Accanto ai francesi ci sono gli americani che hanno in Niger la base dei droni con cui combattono il jihadismo: la posizione di Washington è meno severa di quella di Parigi allo scopo di mantenere l’operatività della base che copre tutto il Sahel. A Niamey è stanziato un piccolo contingente di un centinaio di militari italiani. Secondo gli analisti di cose militari, se una forza dell’ECOWAS –soprattutto composta da nigeriani con un complemento ivoriano e beninese- entrasse in Niger, ci sarebbero perdite significative da entrambe le parti. Ci si chiede se in caso di conflitto, Niamey potrebbe contare sull'appoggio di Bamako e Ouagadougou, i paesi vicini governati dai militari golpisti.
Malgrado gli appelli di sostegno politico e la simpatia, la cosa è poco probabile anche a causa delle incognite logistiche: gli eserciti del Mali e del Burkina sono mobilitati contro i gruppi radicali islamisti e non potrebbero essere facilmente spostati.
Da un punto di vista politico nella regione stanno emergendo due schieramenti: da una parte Nigeria, Costa d’Avorio, Benin e Senegal favorevoli all’intervento armato. Dall’altra Togo, Ciad e Algeria che credono ancora nella mediazione. Tutti attendono la decisione del presidente nigeriano Bola Tinubu, senza il quale nessun’azione sarebbe possibile. Durante gli anni di presidenza del suo predecessore Mohammadu Buhari, la Nigeria si era tenuta distante dalle crisi dell’Africa francofona, poco interessata a prendere posizione. Ciò spiega perché nel caso dei putsch in Mali, Guinea Conakry e Burkina Faso, le sanzioni sono state meno dure e l’atteggiamento della stessa ECOWAS molto più tollerante.

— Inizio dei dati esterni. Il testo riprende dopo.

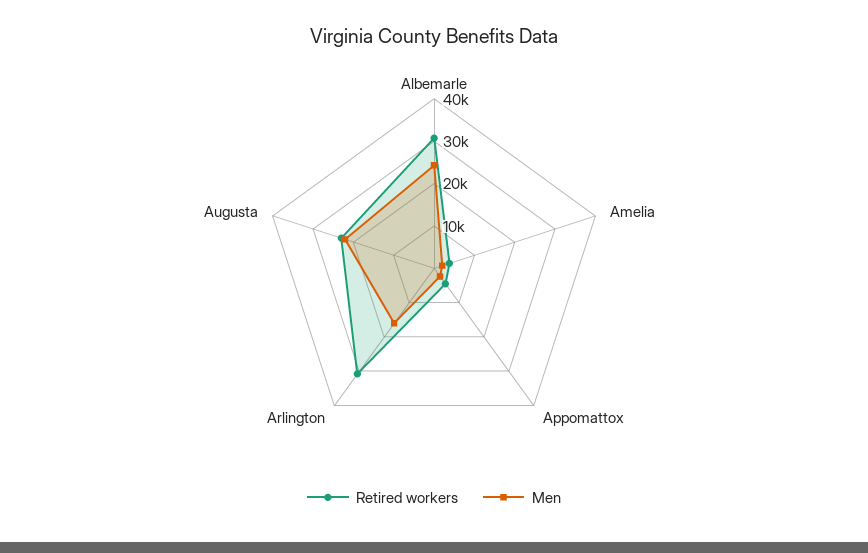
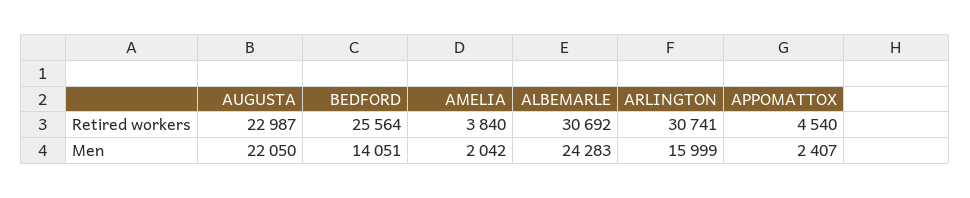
  {
    "Retired workers": {
      "Albemarle": 30692,
      "Amelia": 3840,
      "Appomattox": 4540,
      "Arlington": 30741,
-     "Augusta": 22987
+     "Augusta": 22987,
+     "BEDFORD": 25564
    },
    "Men": {
      "Albemarle": 24283,
      "Amelia": 2042,
      "Appomattox": 2407,
      "Arlington": 15999,
-     "Augusta": 22050
+     "Augusta": 22050,
+     "BEDFORD": 14051
    }
  }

Ora Tinubu ha una posizione diversa: sarebbe favorevole all’azione militare ma deve tener conto delle affinità etniche tra il suo paese e il Niger, che provocano riflessi politici interni. I golpisti nigerini sono per la maggior parte di etnia haoussa come i frontalieri della Nigeria. I sei stati nigeriani che confinano con il Niger (la Nigeria è una federazione di 36 stati) sono governati da membri della medesima etnia e non sono per nulla propensi all’intervento militare contro i loro stessi clan. Di questo Tinubu deve tener conto per non avviare una crisi politica anche ad Abuja dove sono in corso intensi negoziati.